Experimental Expat binding for Standard ML

Florian Weimer

After a long leave of absence, I have taken up programming in Standard ML again. A discussion on the MLton development list prompted me to publish my current software toy.

The implementation of the binding to Expat, a minimal XML parser library written in C, is a bit unusual in that it tries to avoid transitions between Standard ML and C code. This is somewhat tricky because the Expat interface itself is callback-based. The approach I use is somewhat similar to the Go lexer described in An observation about tail calls: events are serialized into a buffer (which takes the place of the channel in the original Go code) on the C side, and the SML side replays the events from the buffer. If the event buffer is exhausted, the SML code calls Expat again, feeding it chunks of the XML text, until the buffer is no longer empty.

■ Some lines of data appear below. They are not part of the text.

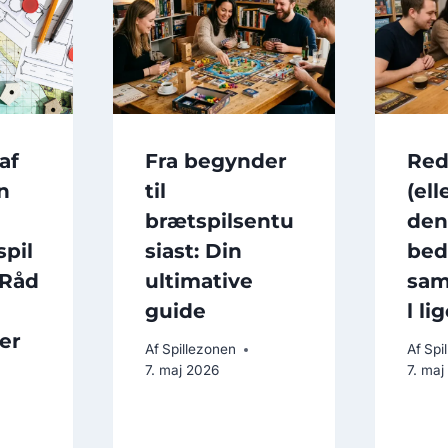
af
Fra begynder
Red
n
til
(el
brætspilsentu
den
pil
siast: Din
bed
Råd
ultimative
sam
guide
l li
er
Af
Spillezonen
Af
Spi
7. maj 2026
7. maj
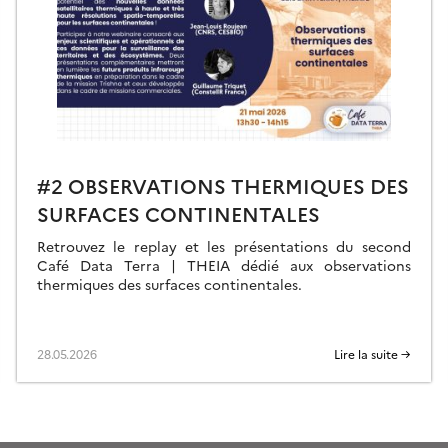
#2 OBSERVATIONS THERMIQUES DES
SURFACES CONTINENTALES
Retrouvez le replay et les présentations du second
Café Data Terra | THEIA dédié aux observations
thermiques des surfaces continentales.
28.05.2026
Lire la suite →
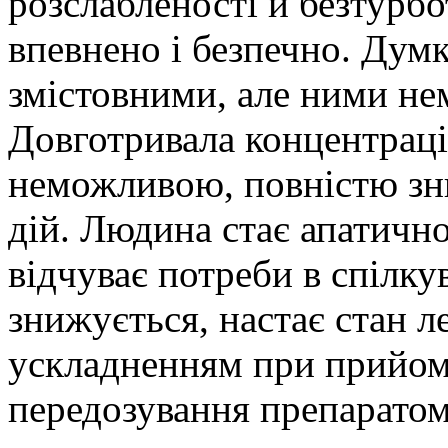
розслабленості й безтурбо
впевнено і безпечно. Дум
змістовними, але ними не
Довготривала концентрація
неможливою, повністю зн
дій. Людина стає апатично
відчуває потреби в спілку
знижується, настає стан л
ускладненням при прийомі
передозування препаратом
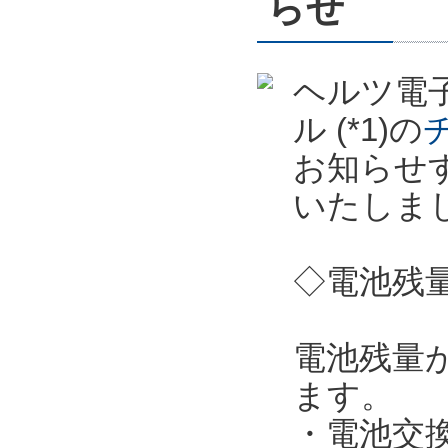
らせ
ヘルツ電子
ル (*1)の
お知らせ
いたしま
◇電池残
電池残量
ます。
・電池交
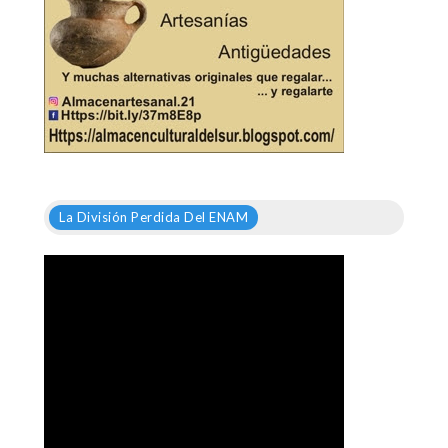
La División Perdida Del ENAM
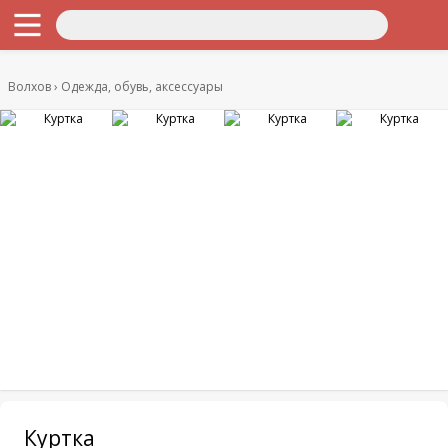
Волхов
Одежда, обувь, аксессуары
Куртка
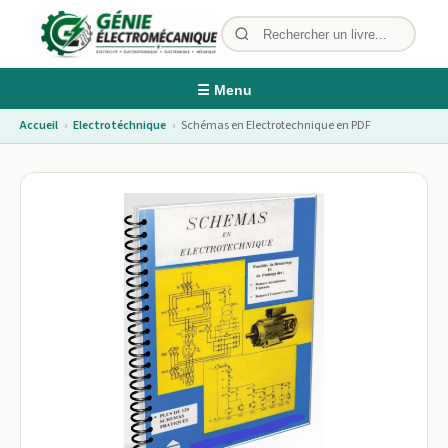
☰ Menu
Accueil
›
Electrotéchnique
›
Schémas en Electrotechnique en PDF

The current state is available as Git repository at:

The example application might eventually replace the Perl script which I currently use to generate the HTML code for these web pages. As it is currently written, the code is very much specific to MLton because it relies on the foreign function interface of this implementation of Standard ML.

As it stands, I am not entirely happy with the code. I will have to introduce finalization, for the struct smlbuf objects (behind the Buffer structure), and for the Expat parser wrappers. Finalization for Buffers will hopefully make liveness checks unnecessary (both the existing ones and those I still have to add).

For me, this is a rather strange experience. For a long time, I have quietly glorified Standard ML slightly beyond reason (an approach that is more often associated with (Common) Lisp), mostly due to its simplicity, clear and uncompromising semantics, and expressiveness. However, the actual experience of writing SML code is a bit sobering. The language lacks quite a few convenience features—such as ordered enums with conversion to and from strings and integers, a language feature available in Ada, Java, and Haskell (and is quite easy to build on your own in any dynamic programming language).

At least, I rediscovered the -const 'Exn.keepHistory true' switch for MLton, which instructions MLton to provide function-level stack traces when reporting unhandled exceptions at run time. This reduces the amount of print debugging and guesswork required if some things do not quite work out as expected.